- Document excerpt
# # # # # # #
WELCOME TO BELLONA

04/04/20

by Valentina Zamfirescu

val1.JPG

I was thinking how, in Samuel Delaney’s epic 1974 novel “Dhalgren,” the main subjects (and objects and settings, etc.) are sort of peripheral things and ideas even though they are the central points of the book. Bellona, the city where the book takes place, is peripheral—a quarantined Midwestern city that suffered some sort of disaster and has now been forgotten by the rest of the country and the world. “Kidd” is the main character in the book (and maybe its writer), but because he has forgotten his name and most of his past, he becomes peripheral to himself. He relies on instinct to operate in the world. All that he has learned and forgotten still operates in the background and still makes him who he is. Everything is informed by instinct. Instinct operates peripherally, hidden in our daily navigation of the world, as background algorithms predicting what we’re going to do. Instincts are learned behaviors over a lifetime of experiences, but they come out as mere feelings, feelings which inform our drives. Who’s driving?

Unity 3d build “stretches”

In my work, when I’m faced with something as front-facing as VR I turn to the periphery for a sort of guidance. Or I see the peripheral as the place with the most potential. When we walk through the world, we recognize what’s in front of us, take it in and analyze it. We rarely do that with the peripheral things we absorb—even though they inform the way we move through space just as much as the more conspicuous frontal cues. 

For the work I will present in the black box that is Zoom, I plucked audio fragments from “Dhalgren” being read aloud, thinking of them as peripheral to a video of me worldbuilding in the 3D editing software Unity. The disembodied audio complements a screen recording of the disembodied process of navigating interfaces, digitally materialized volumetric spaces, lighting and atmospheric effects.  

Cover of Dhalgren by Samuel R. Delany. First published by Bantam Books, New York NY, 1975.

Cover of Dhalgren by Samuel R. Delany. First published by Bantam Books, New York NY, 1975.

The way that Dhalgren is written is fragmented and disorienting; the way time works in the book—as it seems to stretch, loop, compress—is maybe similar to how we’re all feeling currently. Delaney, whose 78th birthday was April 1, knew half a century ago how to describe what we’re feeling today: 

“I have to keep mentioning this timelessness because the phenomenon irritates the part of the mind over which time’s passage registers, so that instants, seconds, minutes are painfully real; but hours—much less days and weeks—are left-over noises from a dead tongue.”
# # # # # # #
- Given task A
Reproduce the rows word for word, starting at the line containing "country: SE" and continuing through the last line of the rows.
# # # # # # #
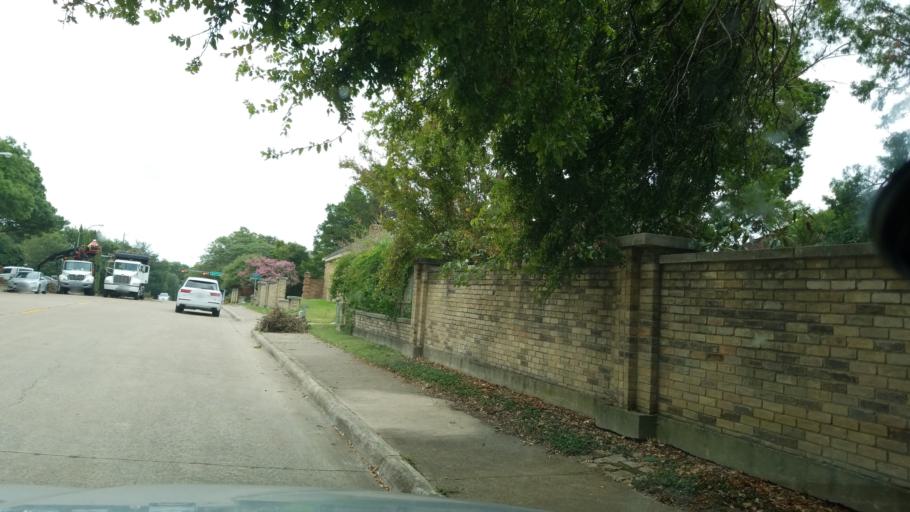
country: US
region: Texas
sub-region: Dallas County
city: Richardson
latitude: 32.8925
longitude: -96.7192
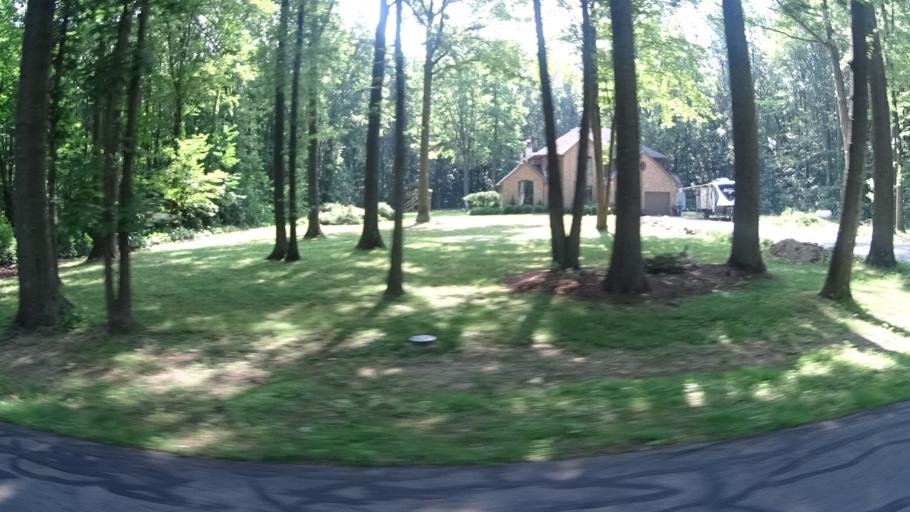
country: US
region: Ohio
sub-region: Lorain County
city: Vermilion
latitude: 41.3674
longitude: -82.4304
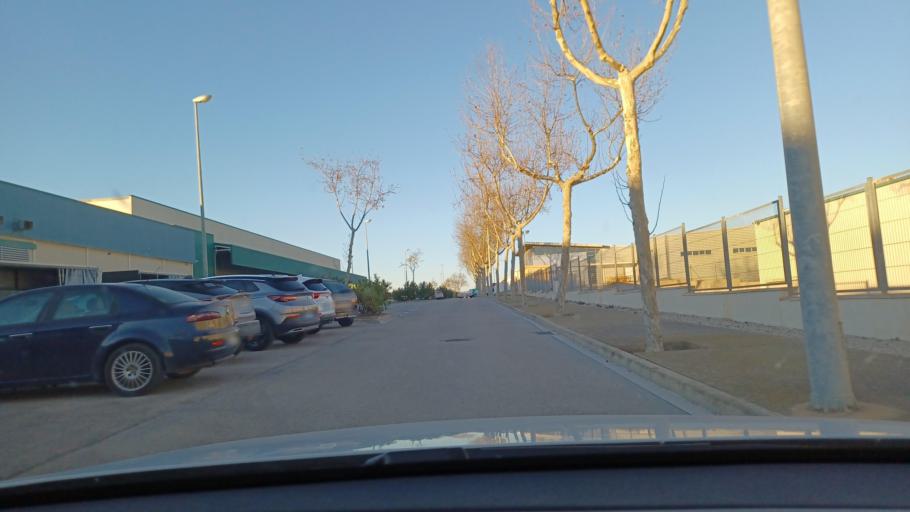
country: ES
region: Catalonia
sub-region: Provincia de Tarragona
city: Amposta
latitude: 40.7029
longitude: 0.5601
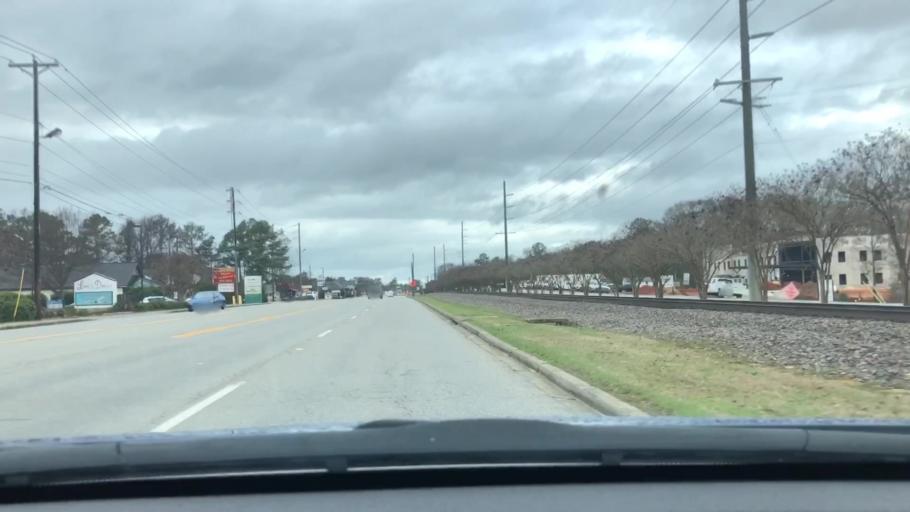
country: US
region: South Carolina
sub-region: Lexington County
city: Irmo
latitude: 34.0794
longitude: -81.1796
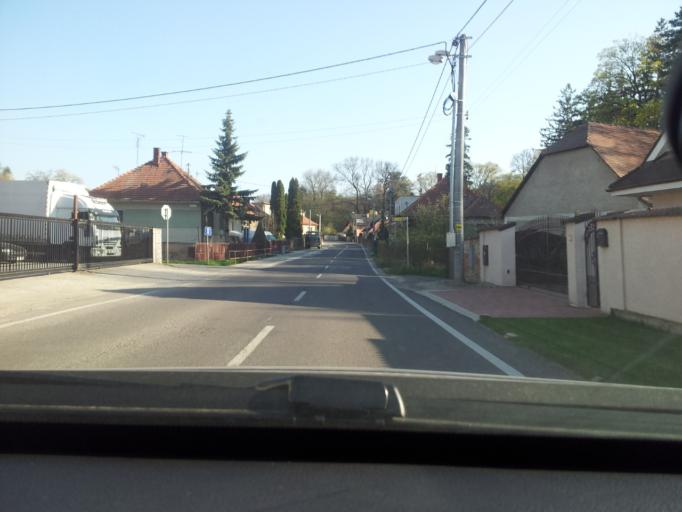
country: SK
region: Nitriansky
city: Zlate Moravce
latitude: 48.4248
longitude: 18.4111
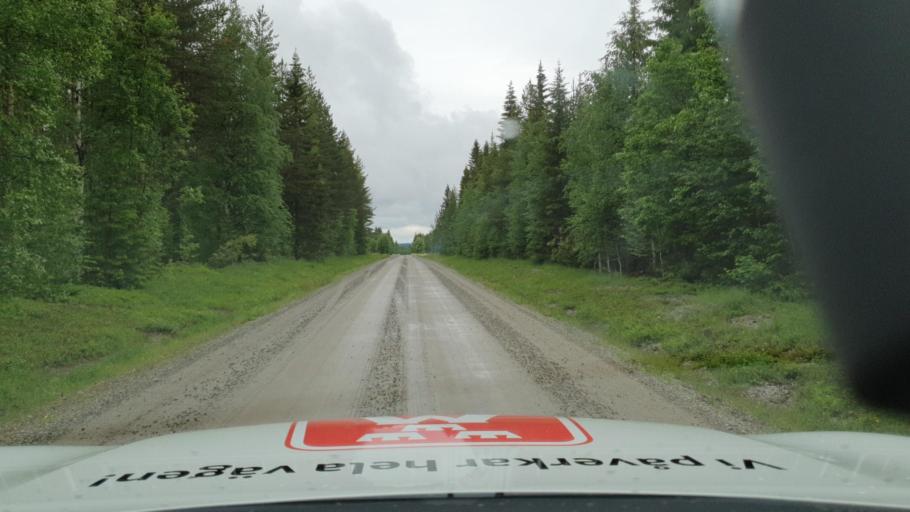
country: SE
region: Vaesterbotten
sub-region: Dorotea Kommun
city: Dorotea
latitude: 64.0813
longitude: 16.6859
# # # # # # #
- Given task B
Render this sentence from the essay on Dhalgren into French: "When we walk through the world, we recognize what's in front of us, take it in and analyze it."

- Exercise answer A
country: SE
region: Vaesterbotten
sub-region: Dorotea Kommun
city: Dorotea
latitude: 64.0813
longitude: 16.6859

- Exercise answer B
Quand nous marchons à travers le monde, nous reconnaissons ce qui se trouve devant nous, nous l'absorbons et nous l'analysons.